Do you know what version of Kur you are using? From PyPI? From git (if so, what commit are you at)? When I use the off-the-shelf speech recognition example (speech.yml):

$ yes | kur -vv train --step speech.yml
[INFO 2017-03-28 12:52:44,630 kur.kurfile:710] Parsing source: speech.yml, included by top-level.
[INFO 2017-03-28 12:52:44,652 kur.kurfile:85] Parsing Kurfile...
[DEBUG 2017-03-28 12:52:44,653 kur.kurfile:827] Parsing Kurfile section: settings
[DEBUG 2017-03-28 12:52:44,658 kur.kurfile:827] Parsing Kurfile section: train
...
[DEBUG 2017-03-28 12:53:47,185 kur.providers.batch_provider:156] Preparing next batch of data...
...
audio_source (16,): ['/home/ajsyp/kur/lsdc-train/audio/67290d16-4254-4db3-93cf-a9c26cc6e19b'
'/home/ajsyp/kur/lsdc-train/audio/d26b6d7c-c672-4504-9ffc-8d7035762260'
'/home/ajsyp/kur/lsdc-train/audio/e375c6a1-cd1f-4308-a9ad-c18177452706'
'/home/ajsyp/kur/lsdc-train/audio/f568130e-3e23-4801-bb00-7abd54908be9'
...

If you aren't getting anything like that, then knowing your Kur version (and installation method / git commit) and having your Kurfile will help debug.

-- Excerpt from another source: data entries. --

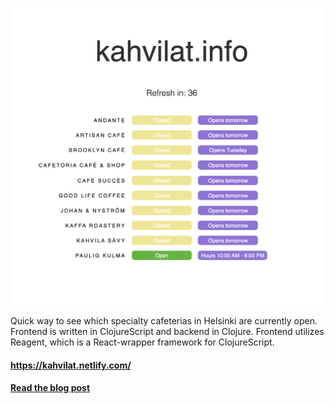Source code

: ![alt text](https://github.com/jukkhop/kahvilat/blob/master/screenshot.png 'Screenshot')

Quick way to see which specialty cafeterias in Helsinki are currently open. Frontend is written in ClojureScript and backend in Clojure. Frontend utilizes Reagent, which is a React-wrapper framework for ClojureScript.

#### https://kahvilat.netlify.com/

#### [Read the blog post][post]

[post]: https://caffeinerush.dev/blog/some-dynamic-functional-code-with-your-coffee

ajsyp commented 7 years ago

Any more information you can offer / response to my last comment?

YinJerry commented 7 years ago

I am sorry I am on a business trip and can not check what you recommended. You can close this for now. I will give you feedback when I come back in two weeks. Thank you!